AIM OF THE EXERCISE
Which lines below contain "affiliated"? Copy every one of them.

——————

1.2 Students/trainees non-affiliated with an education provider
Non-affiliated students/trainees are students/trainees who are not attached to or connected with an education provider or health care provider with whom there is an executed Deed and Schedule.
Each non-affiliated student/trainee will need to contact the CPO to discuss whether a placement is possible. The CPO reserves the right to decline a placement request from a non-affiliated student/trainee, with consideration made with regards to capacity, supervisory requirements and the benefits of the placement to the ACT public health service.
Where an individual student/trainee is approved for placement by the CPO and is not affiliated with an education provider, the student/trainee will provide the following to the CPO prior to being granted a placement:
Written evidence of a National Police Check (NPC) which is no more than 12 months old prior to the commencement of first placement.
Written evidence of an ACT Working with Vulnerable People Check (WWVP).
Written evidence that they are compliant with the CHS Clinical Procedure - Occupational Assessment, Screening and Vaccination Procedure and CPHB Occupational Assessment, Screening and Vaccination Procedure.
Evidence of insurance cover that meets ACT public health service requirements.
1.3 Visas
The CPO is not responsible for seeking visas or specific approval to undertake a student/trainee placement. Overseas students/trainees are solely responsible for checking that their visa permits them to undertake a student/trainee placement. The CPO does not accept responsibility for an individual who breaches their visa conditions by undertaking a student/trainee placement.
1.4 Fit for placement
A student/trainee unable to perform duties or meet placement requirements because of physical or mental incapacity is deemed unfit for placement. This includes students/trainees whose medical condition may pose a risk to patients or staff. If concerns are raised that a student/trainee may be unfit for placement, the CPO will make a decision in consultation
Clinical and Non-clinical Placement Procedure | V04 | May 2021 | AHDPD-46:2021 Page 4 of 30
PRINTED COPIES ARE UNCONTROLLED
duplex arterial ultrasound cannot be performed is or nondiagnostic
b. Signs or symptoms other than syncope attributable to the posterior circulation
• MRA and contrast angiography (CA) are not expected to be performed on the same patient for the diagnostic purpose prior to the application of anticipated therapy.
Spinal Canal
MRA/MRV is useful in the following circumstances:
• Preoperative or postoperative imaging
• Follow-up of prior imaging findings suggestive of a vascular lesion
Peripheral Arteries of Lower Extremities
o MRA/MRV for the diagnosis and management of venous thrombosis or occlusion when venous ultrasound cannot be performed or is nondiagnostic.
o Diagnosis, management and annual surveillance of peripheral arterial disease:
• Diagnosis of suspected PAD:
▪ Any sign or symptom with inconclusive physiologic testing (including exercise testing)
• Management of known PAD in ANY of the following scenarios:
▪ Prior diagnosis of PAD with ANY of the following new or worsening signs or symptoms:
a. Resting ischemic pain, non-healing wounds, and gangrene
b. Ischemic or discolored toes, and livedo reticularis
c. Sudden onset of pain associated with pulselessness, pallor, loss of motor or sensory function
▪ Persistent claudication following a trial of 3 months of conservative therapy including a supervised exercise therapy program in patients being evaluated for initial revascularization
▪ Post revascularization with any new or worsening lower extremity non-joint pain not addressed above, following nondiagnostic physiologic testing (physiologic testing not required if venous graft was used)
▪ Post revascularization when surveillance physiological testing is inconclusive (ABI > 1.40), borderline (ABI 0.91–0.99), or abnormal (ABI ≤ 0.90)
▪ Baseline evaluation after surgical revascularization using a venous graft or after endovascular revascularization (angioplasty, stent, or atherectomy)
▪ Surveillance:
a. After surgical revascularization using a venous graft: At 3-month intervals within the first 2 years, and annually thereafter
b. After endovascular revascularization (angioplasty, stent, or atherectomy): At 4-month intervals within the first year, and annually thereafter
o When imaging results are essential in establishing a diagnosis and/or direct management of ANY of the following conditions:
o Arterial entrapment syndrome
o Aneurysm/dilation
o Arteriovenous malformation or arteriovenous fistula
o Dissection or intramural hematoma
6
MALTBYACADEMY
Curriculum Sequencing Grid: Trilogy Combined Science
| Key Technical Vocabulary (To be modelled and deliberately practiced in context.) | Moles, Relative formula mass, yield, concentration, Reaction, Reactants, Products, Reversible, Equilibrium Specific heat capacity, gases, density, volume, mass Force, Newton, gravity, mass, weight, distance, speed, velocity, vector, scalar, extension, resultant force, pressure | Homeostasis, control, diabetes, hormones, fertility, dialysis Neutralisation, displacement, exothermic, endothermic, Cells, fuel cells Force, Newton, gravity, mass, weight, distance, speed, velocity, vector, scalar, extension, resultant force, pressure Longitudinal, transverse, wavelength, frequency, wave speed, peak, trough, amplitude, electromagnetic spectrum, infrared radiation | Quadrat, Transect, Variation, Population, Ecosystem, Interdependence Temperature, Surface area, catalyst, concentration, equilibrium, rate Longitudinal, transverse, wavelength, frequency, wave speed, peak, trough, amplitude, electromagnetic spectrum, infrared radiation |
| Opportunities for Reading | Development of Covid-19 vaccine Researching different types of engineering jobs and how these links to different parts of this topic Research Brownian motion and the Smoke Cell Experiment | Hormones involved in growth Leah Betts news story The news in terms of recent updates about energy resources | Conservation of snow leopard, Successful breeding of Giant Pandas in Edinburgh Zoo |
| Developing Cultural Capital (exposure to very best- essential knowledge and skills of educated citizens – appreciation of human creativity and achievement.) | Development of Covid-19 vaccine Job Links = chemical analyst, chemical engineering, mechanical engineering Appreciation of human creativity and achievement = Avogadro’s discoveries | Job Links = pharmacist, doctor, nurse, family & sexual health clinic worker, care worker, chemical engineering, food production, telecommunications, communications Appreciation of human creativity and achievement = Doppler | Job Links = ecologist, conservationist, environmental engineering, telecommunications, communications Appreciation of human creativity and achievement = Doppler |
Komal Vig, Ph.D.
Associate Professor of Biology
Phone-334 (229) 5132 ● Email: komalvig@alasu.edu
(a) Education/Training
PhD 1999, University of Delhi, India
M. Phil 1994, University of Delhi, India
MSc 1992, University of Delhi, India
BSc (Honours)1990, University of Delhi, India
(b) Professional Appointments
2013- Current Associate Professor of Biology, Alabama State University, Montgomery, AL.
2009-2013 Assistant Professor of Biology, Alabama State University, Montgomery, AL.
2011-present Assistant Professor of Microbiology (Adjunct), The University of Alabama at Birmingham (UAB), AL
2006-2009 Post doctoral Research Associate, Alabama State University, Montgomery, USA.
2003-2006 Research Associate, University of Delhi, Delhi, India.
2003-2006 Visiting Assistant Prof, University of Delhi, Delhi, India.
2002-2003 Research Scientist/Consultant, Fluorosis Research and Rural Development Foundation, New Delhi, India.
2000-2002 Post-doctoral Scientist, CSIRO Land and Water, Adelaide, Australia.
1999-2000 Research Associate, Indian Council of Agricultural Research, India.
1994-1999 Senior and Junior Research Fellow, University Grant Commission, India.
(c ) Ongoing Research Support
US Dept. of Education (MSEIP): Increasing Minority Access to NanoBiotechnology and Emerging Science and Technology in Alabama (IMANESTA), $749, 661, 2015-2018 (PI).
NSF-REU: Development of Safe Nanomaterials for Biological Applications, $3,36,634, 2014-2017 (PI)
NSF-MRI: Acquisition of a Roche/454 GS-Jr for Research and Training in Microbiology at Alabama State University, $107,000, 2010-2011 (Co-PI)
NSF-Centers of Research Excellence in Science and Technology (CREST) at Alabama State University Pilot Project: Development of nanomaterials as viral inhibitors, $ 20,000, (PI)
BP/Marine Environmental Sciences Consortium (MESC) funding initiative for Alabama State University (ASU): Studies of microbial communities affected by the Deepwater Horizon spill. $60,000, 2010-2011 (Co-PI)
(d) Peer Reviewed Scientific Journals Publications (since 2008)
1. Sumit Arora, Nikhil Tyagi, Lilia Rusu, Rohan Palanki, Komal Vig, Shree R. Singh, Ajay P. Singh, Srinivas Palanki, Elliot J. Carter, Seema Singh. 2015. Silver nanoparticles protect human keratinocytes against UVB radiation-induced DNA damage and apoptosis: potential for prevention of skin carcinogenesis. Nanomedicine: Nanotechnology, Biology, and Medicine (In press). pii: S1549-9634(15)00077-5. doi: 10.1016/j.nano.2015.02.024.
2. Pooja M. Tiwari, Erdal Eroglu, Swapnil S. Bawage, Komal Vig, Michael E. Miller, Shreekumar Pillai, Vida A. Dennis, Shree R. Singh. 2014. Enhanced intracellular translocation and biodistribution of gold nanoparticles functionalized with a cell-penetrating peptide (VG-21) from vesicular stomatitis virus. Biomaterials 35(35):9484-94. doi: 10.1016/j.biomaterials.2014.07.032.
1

——————

TASK SOLUTION
1.2 Students/trainees non-affiliated with an education provider
Non-affiliated students/trainees are students/trainees who are not attached to or connected with an education provider or health care provider with whom there is an executed Deed and Schedule.
Each non-affiliated student/trainee will need to contact the CPO to discuss whether a placement is possible. The CPO reserves the right to decline a placement request from a non-affiliated student/trainee, with consideration made with regards to capacity, supervisory requirements and the benefits of the placement to the ACT public health service.
Where an individual student/trainee is approved for placement by the CPO and is not affiliated with an education provider, the student/trainee will provide the following to the CPO prior to being granted a placement:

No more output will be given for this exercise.